Items in a dataset:
* * *

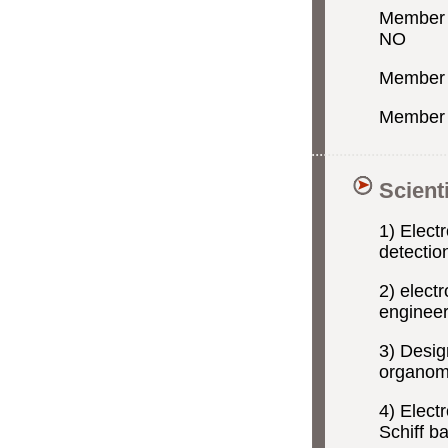
Member o
NO
Member 
Member o
Scient
1) Elect
detection
2) elect
engineer
3) Desig
organome
4) Elect
Schiff b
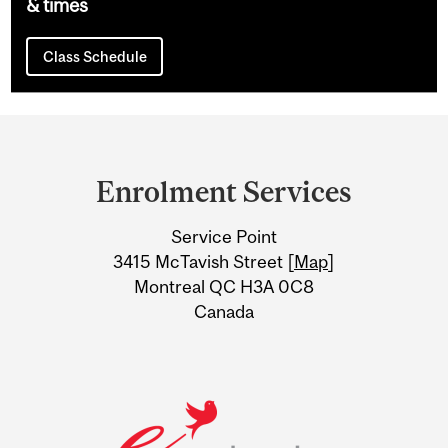
& times
Class Schedule
Department
and
Enrolment Services
University
Service Point
Information
3415 McTavish Street [
Map
]
Montreal QC H3A 0C8
Canada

* * *

Rewrite the data above so that "Member" becomes "Fellow" wherever it occurs and every other part stays unchanged. Omit the pictures from your answer.

Fellow o
NO
Fellow 
Fellow o
Scient
1) Elect
detection
2) elect
engineer
3) Desig
organome
4) Elect
Schiff b
& times
Class Schedule
Department
and
Enrolment Services
University
Service Point
Information
3415 McTavish Street [
Map
]
Montreal QC H3A 0C8
Canada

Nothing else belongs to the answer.